Records from a dataset

== Segment start ==

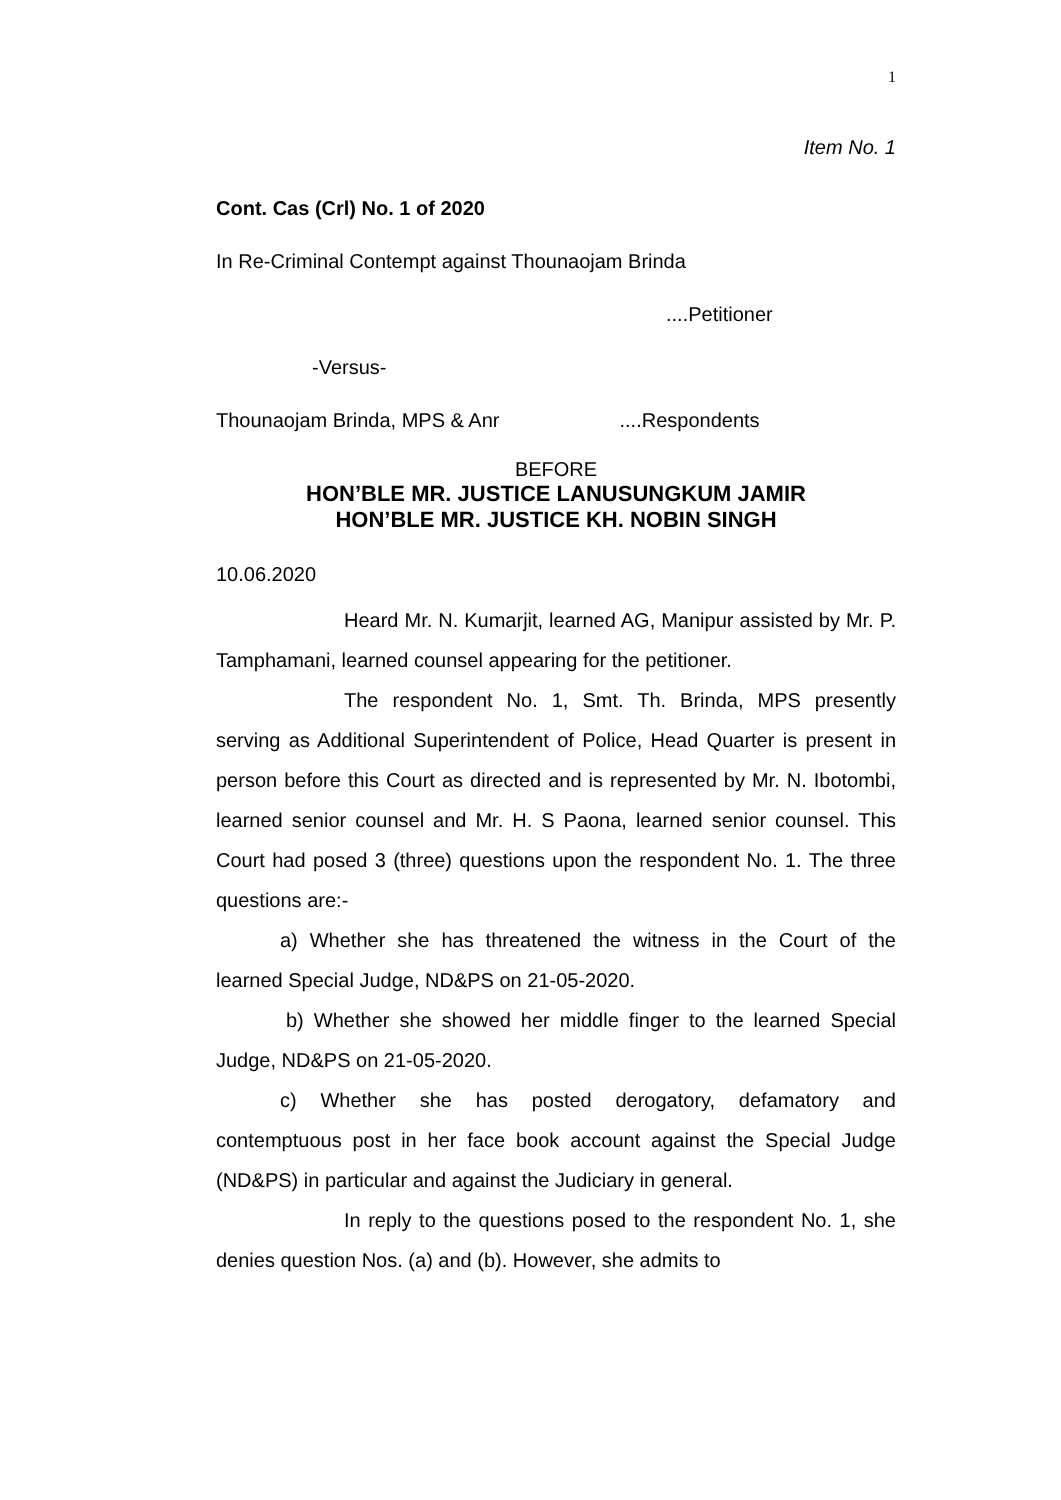1
Item No. 1
Cont. Cas (Crl) No. 1 of 2020
In Re-Criminal Contempt against Thounaojam Brinda
....Petitioner
-Versus-
Thounaojam Brinda, MPS & Anr ....Respondents
BEFORE
HON’BLE MR. JUSTICE LANUSUNGKUM JAMIR
HON’BLE MR. JUSTICE KH. NOBIN SINGH
10.06.2020
Heard Mr. N. Kumarjit, learned AG, Manipur assisted by Mr. P. Tamphamani, learned counsel appearing for the petitioner.
The respondent No. 1, Smt. Th. Brinda, MPS presently serving as Additional Superintendent of Police, Head Quarter is present in person before this Court as directed and is represented by Mr. N. Ibotombi, learned senior counsel and Mr. H. S Paona, learned senior counsel. This Court had posed 3 (three) questions upon the respondent No. 1. The three questions are:-
a) Whether she has threatened the witness in the Court of the learned Special Judge, ND&PS on 21-05-2020.
b) Whether she showed her middle finger to the learned Special Judge, ND&PS on 21-05-2020.
c) Whether she has posted derogatory, defamatory and contemptuous post in her face book account against the Special Judge (ND&PS) in particular and against the Judiciary in general.
In reply to the questions posed to the respondent No. 1, she denies question Nos. (a) and (b). However, she admits to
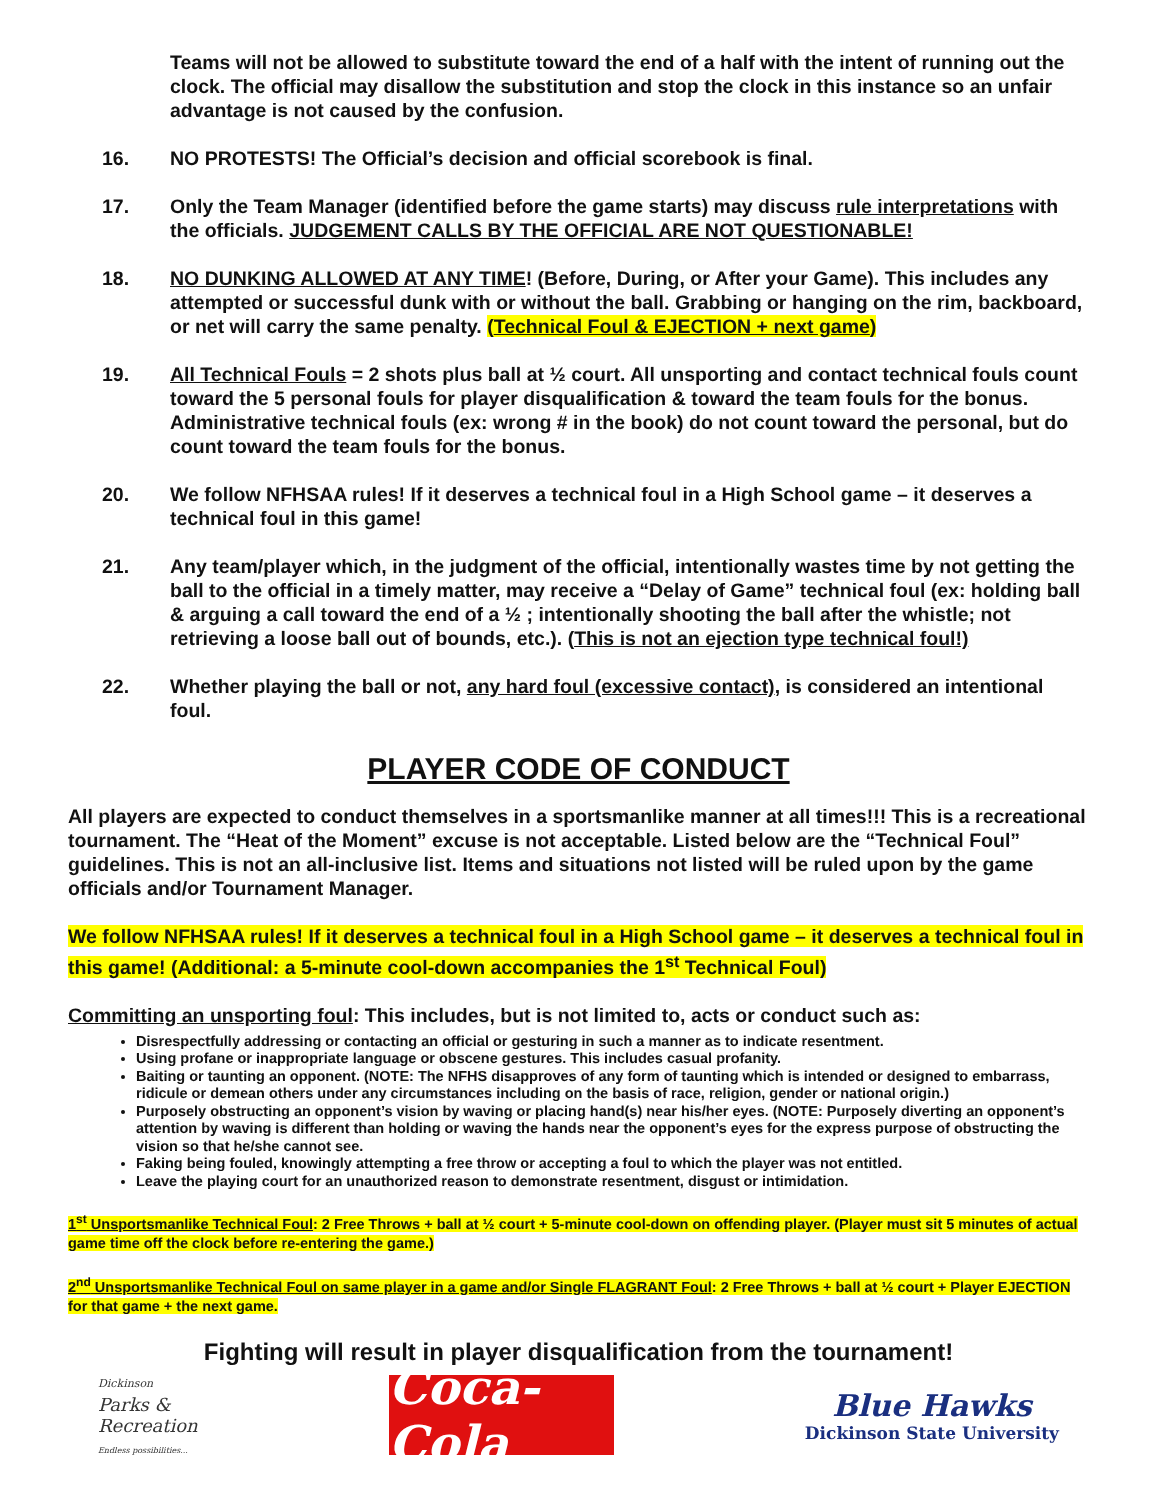Teams will not be allowed to substitute toward the end of a half with the intent of running out the clock. The official may disallow the substitution and stop the clock in this instance so an unfair advantage is not caused by the confusion.
16. NO PROTESTS! The Official’s decision and official scorebook is final.
17. Only the Team Manager (identified before the game starts) may discuss rule interpretations with the officials. JUDGEMENT CALLS BY THE OFFICIAL ARE NOT QUESTIONABLE!
18. NO DUNKING ALLOWED AT ANY TIME! (Before, During, or After your Game). This includes any attempted or successful dunk with or without the ball. Grabbing or hanging on the rim, backboard, or net will carry the same penalty. (Technical Foul & EJECTION + next game)
19. All Technical Fouls = 2 shots plus ball at ½ court. All unsporting and contact technical fouls count toward the 5 personal fouls for player disqualification & toward the team fouls for the bonus. Administrative technical fouls (ex: wrong # in the book) do not count toward the personal, but do count toward the team fouls for the bonus.
20. We follow NFHSAA rules! If it deserves a technical foul in a High School game – it deserves a technical foul in this game!
21. Any team/player which, in the judgment of the official, intentionally wastes time by not getting the ball to the official in a timely matter, may receive a “Delay of Game” technical foul (ex: holding ball & arguing a call toward the end of a ½ ; intentionally shooting the ball after the whistle; not retrieving a loose ball out of bounds, etc.). (This is not an ejection type technical foul!)
22. Whether playing the ball or not, any hard foul (excessive contact), is considered an intentional foul.
PLAYER CODE OF CONDUCT
All players are expected to conduct themselves in a sportsmanlike manner at all times!!! This is a recreational tournament. The “Heat of the Moment” excuse is not acceptable. Listed below are the “Technical Foul” guidelines. This is not an all-inclusive list. Items and situations not listed will be ruled upon by the game officials and/or Tournament Manager.
We follow NFHSAA rules! If it deserves a technical foul in a High School game – it deserves a technical foul in this game! (Additional: a 5-minute cool-down accompanies the 1<sup>st</sup> Technical Foul)
Committing an unsporting foul: This includes, but is not limited to, acts or conduct such as:
Disrespectfully addressing or contacting an official or gesturing in such a manner as to indicate resentment.
Using profane or inappropriate language or obscene gestures. This includes casual profanity.
Baiting or taunting an opponent. (NOTE: The NFHS disapproves of any form of taunting which is intended or designed to embarrass, ridicule or demean others under any circumstances including on the basis of race, religion, gender or national origin.)
Purposely obstructing an opponent’s vision by waving or placing hand(s) near his/her eyes. (NOTE: Purposely diverting an opponent’s attention by waving is different than holding or waving the hands near the opponent’s eyes for the express purpose of obstructing the vision so that he/she cannot see.
Faking being fouled, knowingly attempting a free throw or accepting a foul to which the player was not entitled.
Leave the playing court for an unauthorized reason to demonstrate resentment, disgust or intimidation.
1<sup>st</sup> Unsportsmanlike Technical Foul: 2 Free Throws + ball at ½ court + 5-minute cool-down on offending player. (Player must sit 5 minutes of actual game time off the clock before re-entering the game.)
2<sup>nd</sup> Unsportsmanlike Technical Foul on same player in a game and/or Single FLAGRANT Foul: 2 Free Throws + ball at ½ court + Player EJECTION for that game + the next game.
Fighting will result in player disqualification from the tournament!
Dickinson
Parks &
Recreation
Endless possibilities...
Coca-Cola
Blue Hawks
Dickinson State University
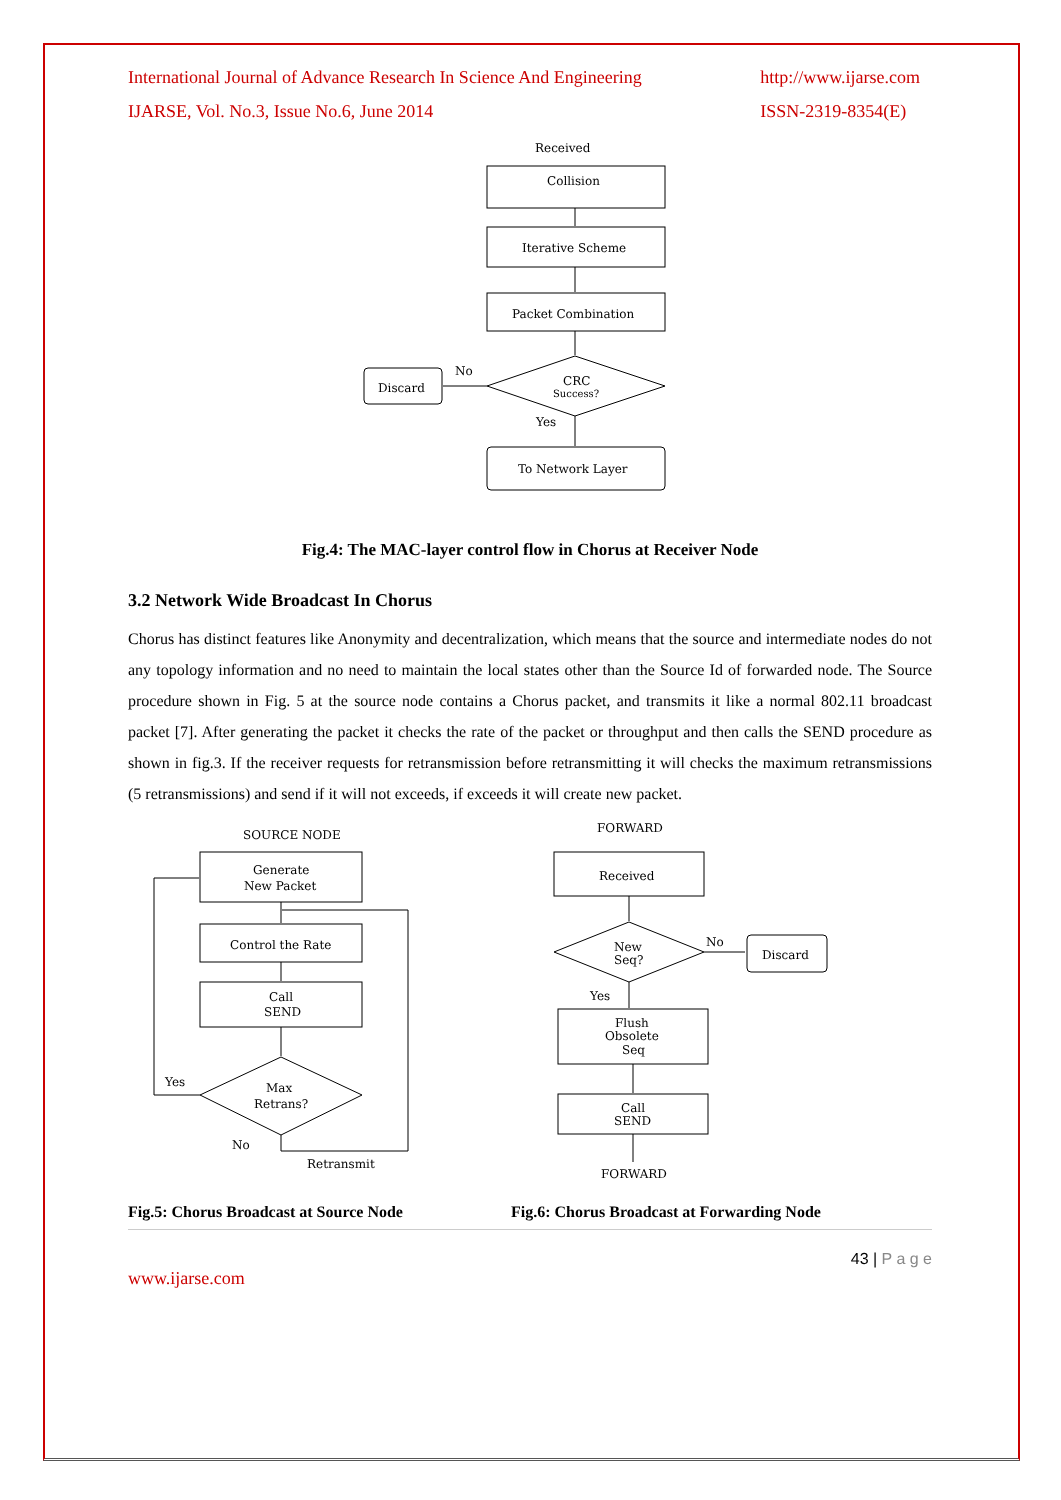International Journal of Advance Research In Science And Engineering
IJARSE, Vol. No.3, Issue No.6, June 2014 http://www.ijarse.com
ISSN-2319-8354(E)
Received
Collision
Iterative Scheme
Packet Combination
CRC
Success?
No
Discard
Yes
To Network Layer
Fig.4: The MAC-layer control flow in Chorus at Receiver Node
3.2 Network Wide Broadcast In Chorus
Chorus has distinct features like Anonymity and decentralization, which means that the source and intermediate nodes do not any topology information and no need to maintain the local states other than the Source Id of forwarded node. The Source procedure shown in Fig. 5 at the source node contains a Chorus packet, and transmits it like a normal 802.11 broadcast packet [7]. After generating the packet it checks the rate of the packet or throughput and then calls the SEND procedure as shown in fig.3. If the receiver requests for retransmission before retransmitting it will checks the maximum retransmissions (5 retransmissions) and send if it will not exceeds, if exceeds it will create new packet.
SOURCE NODE
Generate
New Packet
Control the Rate
Call
SEND
Max
Retrans?
Yes
No
Retransmit
FORWARD
Received
New
Seq?
No
Discard
Yes
Flush
Obsolete
Seq
Call
SEND
FORWARD
Fig.5: Chorus Broadcast at Source Node Fig.6: Chorus Broadcast at Forwarding Node
43 | P a g e
www.ijarse.com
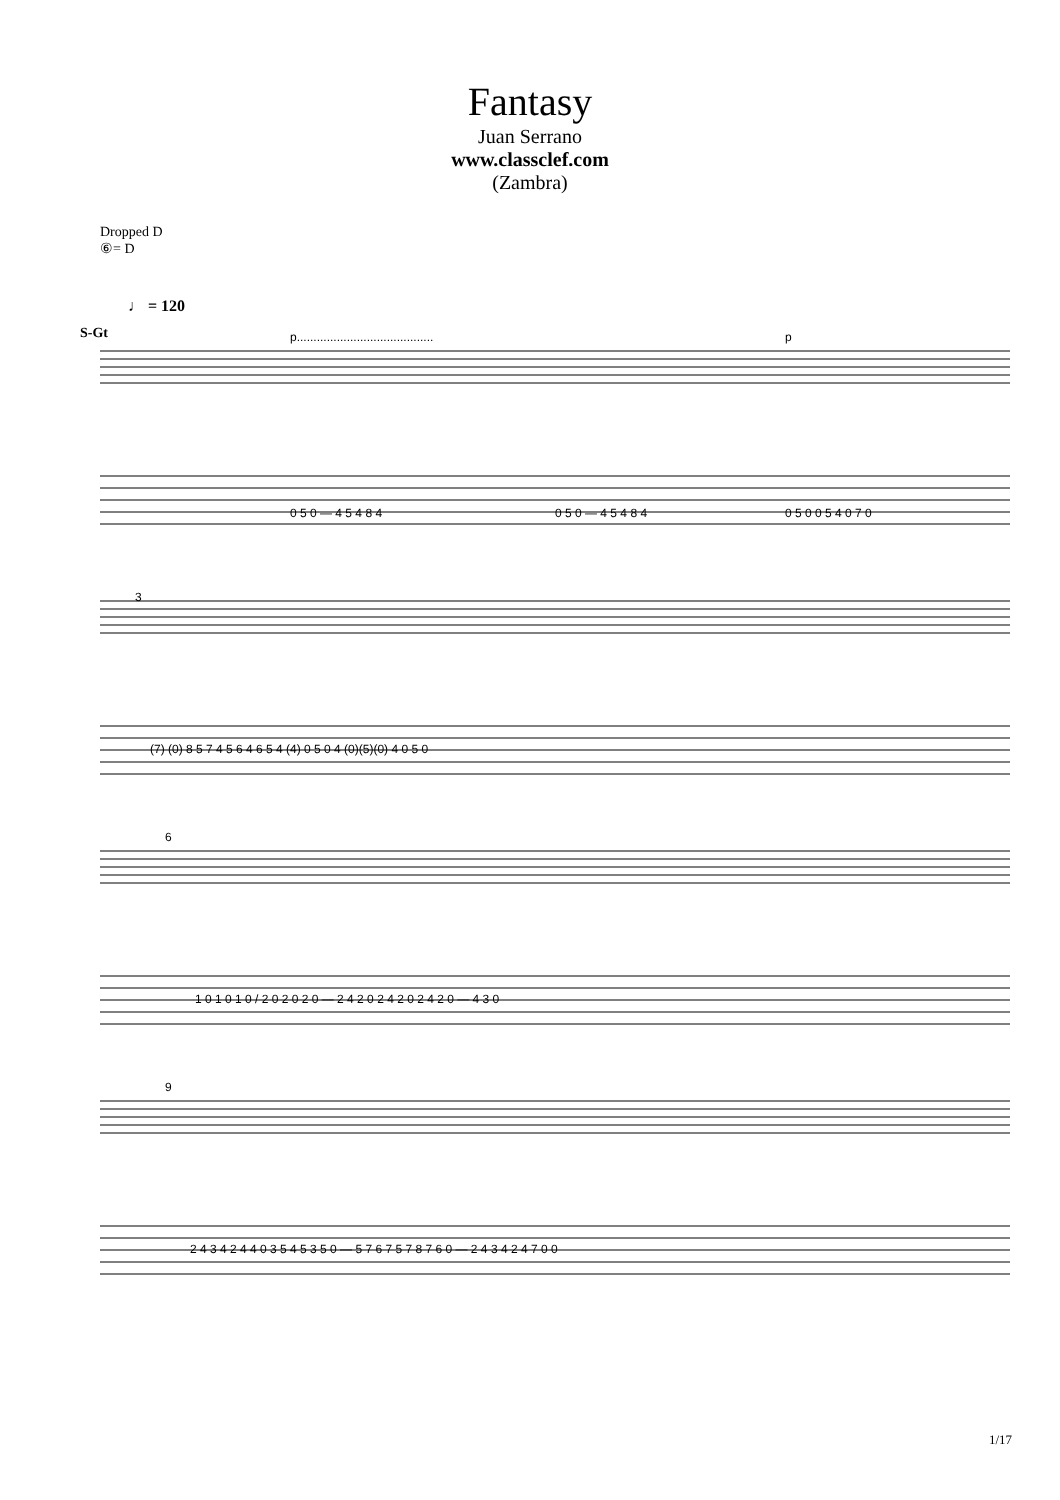Fantasy
Juan Serrano
www.classclef.com
(Zambra)
Dropped D
⑥= D
♩ = 120
S-Gt
0 5 0 — 4 5 4 8 4
0 5 0 — 4 5 4 8 4
0 5 0 0 5 4 0 7 0
(7) (0) 8 5 7 4 5 6 4 6 5 4 (4) 0 5 0 4 (0)(5)(0) 4 0 5 0
1 0 1 0 1 0 / 2 0 2 0 2 0 — 2 4 2 0 2 4 2 0 2 4 2 0 — 4 3 0
2 4 3 4 2 4 4 0 3 5 4 5 3 5 0 — 5 7 6 7 5 7 8 7 6 0 — 2 4 3 4 2 4 7 0 0
p.........................................
p
3
6
9
1/17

== Segment end ==

--- Task brief ---
Among the records above, a stretch begins at the line containing "1<sup>st</sup> Unsportsmanlike Technical" and ends at the line containing "Dickinson State University". Restate that stretch word for word, and nothing else.

--- Final answer ---
1<sup>st</sup> Unsportsmanlike Technical Foul: 2 Free Throws + ball at ½ court + 5-minute cool-down on offending player. (Player must sit 5 minutes of actual game time off the clock before re-entering the game.)
2<sup>nd</sup> Unsportsmanlike Technical Foul on same player in a game and/or Single FLAGRANT Foul: 2 Free Throws + ball at ½ court + Player EJECTION for that game + the next game.
Fighting will result in player disqualification from the tournament!
Dickinson
Parks &
Recreation
Endless possibilities...
Coca-Cola
Blue Hawks
Dickinson State University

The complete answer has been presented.